Problem:
Where an entry contains an image, skip the image and print the rest exactly.

Raw data:
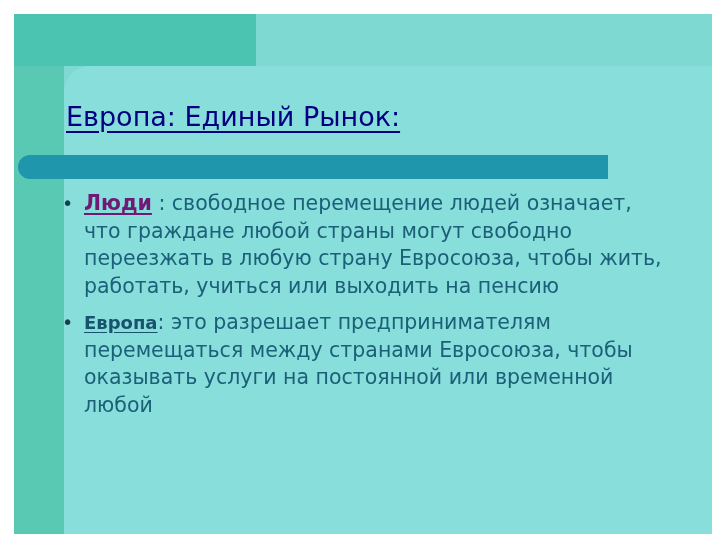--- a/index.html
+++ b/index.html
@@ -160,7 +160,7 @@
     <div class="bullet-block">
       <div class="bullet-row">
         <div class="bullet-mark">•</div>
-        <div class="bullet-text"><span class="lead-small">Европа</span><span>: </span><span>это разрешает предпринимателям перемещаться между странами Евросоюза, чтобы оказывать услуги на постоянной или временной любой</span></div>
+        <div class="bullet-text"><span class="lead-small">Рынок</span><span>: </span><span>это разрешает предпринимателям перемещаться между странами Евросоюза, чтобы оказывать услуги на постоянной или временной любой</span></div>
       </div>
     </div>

Output:
--- a/index.html
+++ b/index.html
@@ -160,7 +160,7 @@
     <div class="bullet-block">
       <div class="bullet-row">
         <div class="bullet-mark">•</div>
-        <div class="bullet-text"><span class="lead-small">Европа</span><span>: </span><span>это разрешает предпринимателям перемещаться между странами Евросоюза, чтобы оказывать услуги на постоянной или временной любой</span></div>
+        <div class="bullet-text"><span class="lead-small">Рынок</span><span>: </span><span>это разрешает предпринимателям перемещаться между странами Евросоюза, чтобы оказывать услуги на постоянной или временной любой</span></div>
       </div>
     </div>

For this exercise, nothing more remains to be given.